フランクル『夜と霧』-致知10月号から
今月の月間致知のメイン位置にある対談記事「フランクル『夜と霧』が教えてくれた 人間の光と闇」は人間学追及の致知の真骨頂のような名対談だと思いました。対談者は、作家の五木寛之さんと、もともと医師で、現在は公益財団法人国際全人医療研究所代表理事の永田勝太郎さん。フランクルに師事した永田さんが、『夜と霧』が示唆する、困難な人生を生き抜く大事なヒントを五木さんと語ってくださっている。
『夜と霧』は私は未読です。ちょっと前に、大きな書店でこの本が目に留まり、今回は買おうかと思ってパラパラ内容を確認してみたら、前書きに、大東亜戦争における日本軍による南京大虐殺というでっち上げの事件を絶対の真実として、日本を非難するような記述があったのを見つけて、結局買うのはやめてしまっていました。で、この対談記事があまりに素晴らしいので、今回、改めて調べてみました。現在も売られている『夜と霧』には新版と旧版があって、私が見たのは旧版のほう(確かに昔から見ていた装丁のものだった)で、その記述があり、一方の新版にはそれがないらしい。ということで、次に機会があったら新版を買おうと思っています(私は基本、アマゾンでは買わず、リアル書店または日本のネット書店で買います)。

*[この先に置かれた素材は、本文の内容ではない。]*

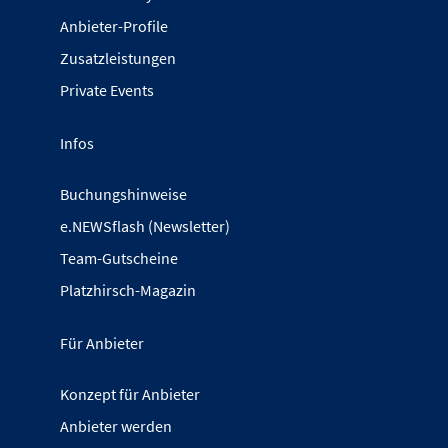
Anbieter-Profile
Zusatzleistungen
Private Events
Infos
Buchungshinweise
e.NEWSflash (Newsletter)
Team-Gutscheine
Platzhirsch-Magazin
Für Anbieter
Konzept für Anbieter
Anbieter werden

この対談記事のエッセンスは、致知のネット情報サイト、WEBchichiに掲載されているので、ここをご参照ください。
対談内容を凝縮したような言葉が、この五木さんのこの言葉「僕が大事だと思うのは、日常の小さなことに喜びを見出して生きること。
日常の些事、小さな出来事が、極限状態の中で人の生命を支えるということがあるような気がするんです。」
永田さんがフランクルさんからもらったメッセージでよいと思ったもの「あなたの命というものは、あなたのためにだけあるのではなくて、あなたは支えるべき誰かのためにある。それを忘れてはいけない。」
もうひとつ五木さんが語ったこと「笑うことはとても大事だけれども、同時に泣くということもものすごく大事なこと。」
私の人生でこの言葉がどう重なるかと考えたのですが、私は器用ではないので、辛く惨めな思いも多くしてきて、スランプになることも多かった。でも、現在、自分は打たれ強い人間になったと思っている。それは、五木さんが言うような泣くということはもう人生の3分の2以上なかったことだけど、それに代わって、音楽や映画や文学などで琴線に触れて、心で泣くことを多くできて、スランプを克服してこれたからではないかと思っています。特に私には一番身近な音楽は大きかった。私の標語がタワーレコードさんのNo Music No Lifeである所以なのです。